El motivo por el cual solo se podían modificar las pensiones alimenticias desde la sentencia y no tener carácter retroactivo, se encuentra en que los alimentos tienen el carácter de «consumibles«, es decir una vez que son abonadas se gastaban y no se podían devolver.

La importante novedad de la última Sentencia del Supremo al respecto, en el caso de hijos mayores, que sean independientes económicamente y no convivan con la madre, es que la obligación de pago del padre se extingue desde la fecha de la demanda. Por considerar que la madre no está legitimada a cobrar la pensión, desde el momento en que sus hijos mayores de edad no viven con ella.
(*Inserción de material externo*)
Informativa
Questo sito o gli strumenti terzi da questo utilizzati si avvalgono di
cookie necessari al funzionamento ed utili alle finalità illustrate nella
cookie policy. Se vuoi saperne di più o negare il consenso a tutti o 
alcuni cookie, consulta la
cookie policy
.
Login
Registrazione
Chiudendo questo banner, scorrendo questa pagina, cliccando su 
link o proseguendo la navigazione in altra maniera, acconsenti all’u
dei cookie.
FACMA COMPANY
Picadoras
Esta cuestión, aunque parece baladí, no lo es tanto si tenemos en cuenta que podían pasar muchos meses, desde que se interponía la demanda solicitando el cese de la obligación del padre a pagar alimentos, hasta que se dictaba la resolución judicial, máximo cuando la parte contraria puede utilizar múltiples recursos legales para dilatar el procedimiento, y cuando en materia de derecho de familia raramente se produce una condena en costas.
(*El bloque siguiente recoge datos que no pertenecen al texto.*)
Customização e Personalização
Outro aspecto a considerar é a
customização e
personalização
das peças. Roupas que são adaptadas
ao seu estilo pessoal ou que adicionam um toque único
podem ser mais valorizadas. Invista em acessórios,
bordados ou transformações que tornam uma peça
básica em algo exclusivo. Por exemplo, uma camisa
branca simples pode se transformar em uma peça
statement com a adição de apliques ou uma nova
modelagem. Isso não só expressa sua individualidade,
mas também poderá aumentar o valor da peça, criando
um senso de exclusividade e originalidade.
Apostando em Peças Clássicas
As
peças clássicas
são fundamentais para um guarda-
Por ello el Supremo entiende en el momento actual que, en materia de alimentos, cada resolución desplegará su eficacia desde la fecha en que se dicte en lo referente a las resoluciones que «modifiquen su cuantía (sea al alza o a la baja)», esto es, pensando en unos alimentos que varían en su cuantía, pero no en su extinción por perder la perceptora legitimación para su cobro. Por ello en este caso los efectos se producen desde la presentación de la demanda ante el juzgado donde solicitamos el cese de la obligación al pago.